Ma fille, je lui dis bien plus que, oh que tu es belle princesse. Je lui dis aussi, tu es forte, tu es courageuse, tu es intelligente, tu es drôle, tu es tout à la fois. Si tu veux jouer au ballon, joue au ballon. Si tu veux jouer à la poupée, joue à la poupée. Si tu veux jouer aux voitures, joue aux voitures. Si tu veux dessiner, dessine. Porte du rose, du bleu, du vert, du jaune, du rouge. Tant que tu te sens bien dans tes vêtements et dans tes baskets, c’est tout ce qui compte.

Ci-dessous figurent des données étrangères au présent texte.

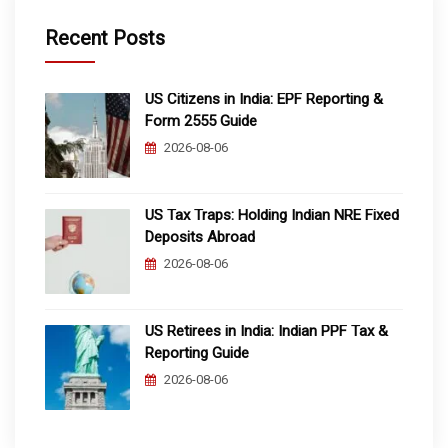
Recent Posts
US Citizens in India: EPF Reporting &
Form 2555 Guide
2026-08-06
US Tax Traps: Holding Indian NRE Fixed
Deposits Abroad
2026-08-06
US Retirees in India: Indian PPF Tax &
Reporting Guide
2026-08-06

Et n’oublie pas, exprime-toi. Tes émotions, sors-les de toi. Dis ce qui va, ce qui ne va pas. Tout ce que tu as sur le cœur.
Il y a une année à peu près, nous nous rendions toutes les deux à une aire de jeux. Je la portais d’un bras. L’endroit baignait dans le calme ; seule une petite fille était en train de s’amuser. Quand elle nous a vues arriver, elle est restée bouche bée, avant de m’adresser la parole.
Elle : Waouh, tu es super forte. J’sais pas si j’y arriverai moi.
Moi : Avec un peu d’entraînement et en grandissant, tu y arriveras c’est sûr. Les filles, elles sont fortes aussi tu sais.
Elle : Tu m’aides à m’agripper aux anneaux ? Je vais te montrer comment je tiens longtemps !
Moi : Bien sûr. Tu es prête ?
Elle : Oui, on y va !
Ensemble : Un, deux, …, quatorze, quinze secondes !
Moi : Bravo !
Elle : En fait t’as raison. Nous les filles on est fortes aussi.
Moi : Oui. Tout le monde a de la force en soi.
Ne laisse personne te prétendre le contraire parce que tu es une fille.
Ne laisse personne te mettre dans une case, te dire ce qu’il faut que tu fasses et comment te comporter.
Ne laisse personne t’ôter ta liberté.